Member of the Haryana Legislative Assembly
- In office 26 October 2014 – 8 October 2024
- Preceded by: Venod Sharma
- Succeeded by: Nirmal Singh
- Constituency: Ambala City

Personal details
- Born: 25 October 1979 (age 46) Patiala, Punjab, India
- Party: Bhartiya Janta Party
- Alma mater: D.A.V. college, Naneola, Ambala city
- Occupation: Politician
- Profession: businessman
- Website: Official Facebook Page

= Aseem Goel =

Indian politician

Aseem Goel is an Indian politician.

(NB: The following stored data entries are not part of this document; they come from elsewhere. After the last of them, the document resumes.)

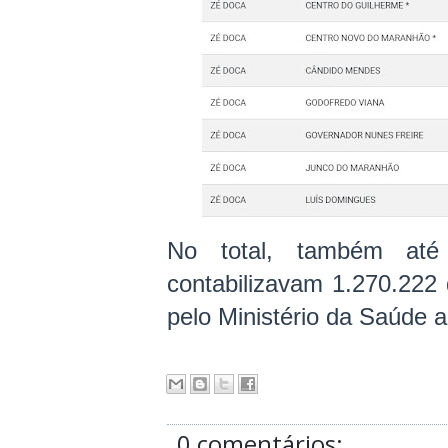
No total, também até
contabilizavam 1.270.222
pelo Ministério da Saúde
0 comentários: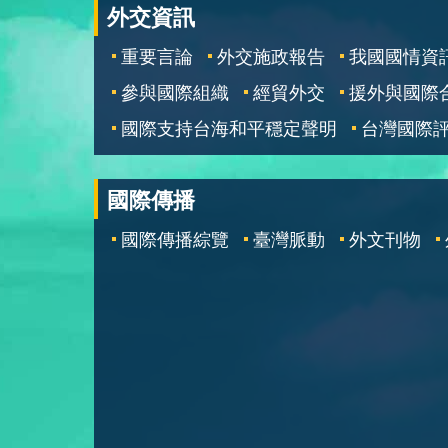
外交資訊
重要言論
外交施政報告
我國國情資
參與國際組織
經貿外交
援外與國際
國際支持台海和平穩定聲明
台灣國際
國際傳播
國際傳播綜覽
臺灣脈動
外文刊物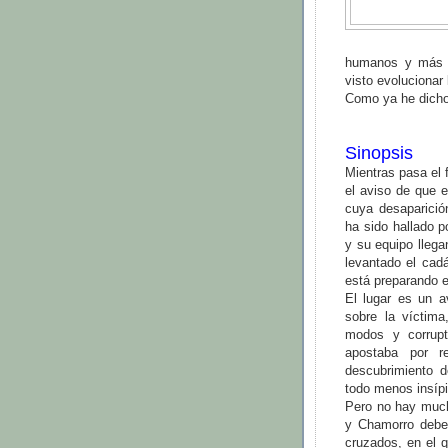
humanos y más 
visto evolucionar l
Como ya he dicho 
Sinopsis
Mientras pasa el 
el aviso de que e
cuya desaparició
ha sido hallado p
y su equipo llega
levantado el cad
está preparando el
El lugar es un a
sobre la víctim
modos y corrupt
apostaba por r
descubrimiento d
todo menos insípi
Pero no hay much
y Chamorro deben
cruzados, en el q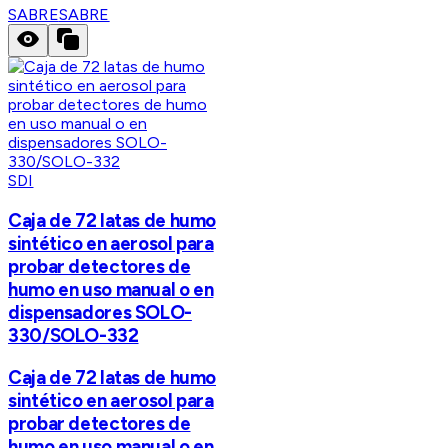
SABRE
SABRE
SDI
Caja de 72 latas de humo
sintético en aerosol para
probar detectores de
humo en uso manual o en
dispensadores SOLO-
330/SOLO-332
Caja de 72 latas de humo
sintético en aerosol para
probar detectores de
humo en uso manual o en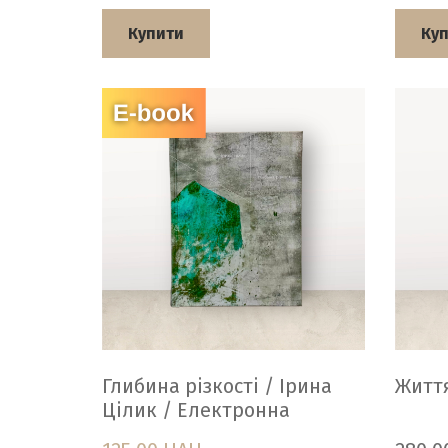
Купити
Ку
Глибина різкості / Ірина
Життя
Цілик / Електронна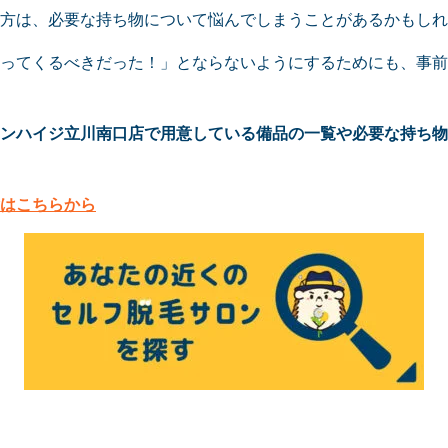
方は、必要な持ち物について悩んでしまうことがあるかもしれ
ってくるべきだった！」とならないようにするためにも、事前
ンハイジ立川南口店で用意している備品の一覧や必要な持ち物
はこちらから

He was elected to the Haryana Legislative Assembly from Ambala city (Vidhan Sabha constituency) in the 2014 and 2019 Haryana Legislative Assembly election as a member of the Bharatiya Janata Party, and also get ticket from Bharatiya Janata Party for 2024 Haryana legislative Assembly election.

== View of India ==
Goel took an oath to make India a ‘Hindu Rashtra’ and that he is “ready to make or take sacrifice for it” at an event organized by Samajik Chetna Sangathan on Uniform Civil Code at Aggarwal Dharamshala in Ambala city. He justified the move claiming that everyone who lives in India is a Hindu.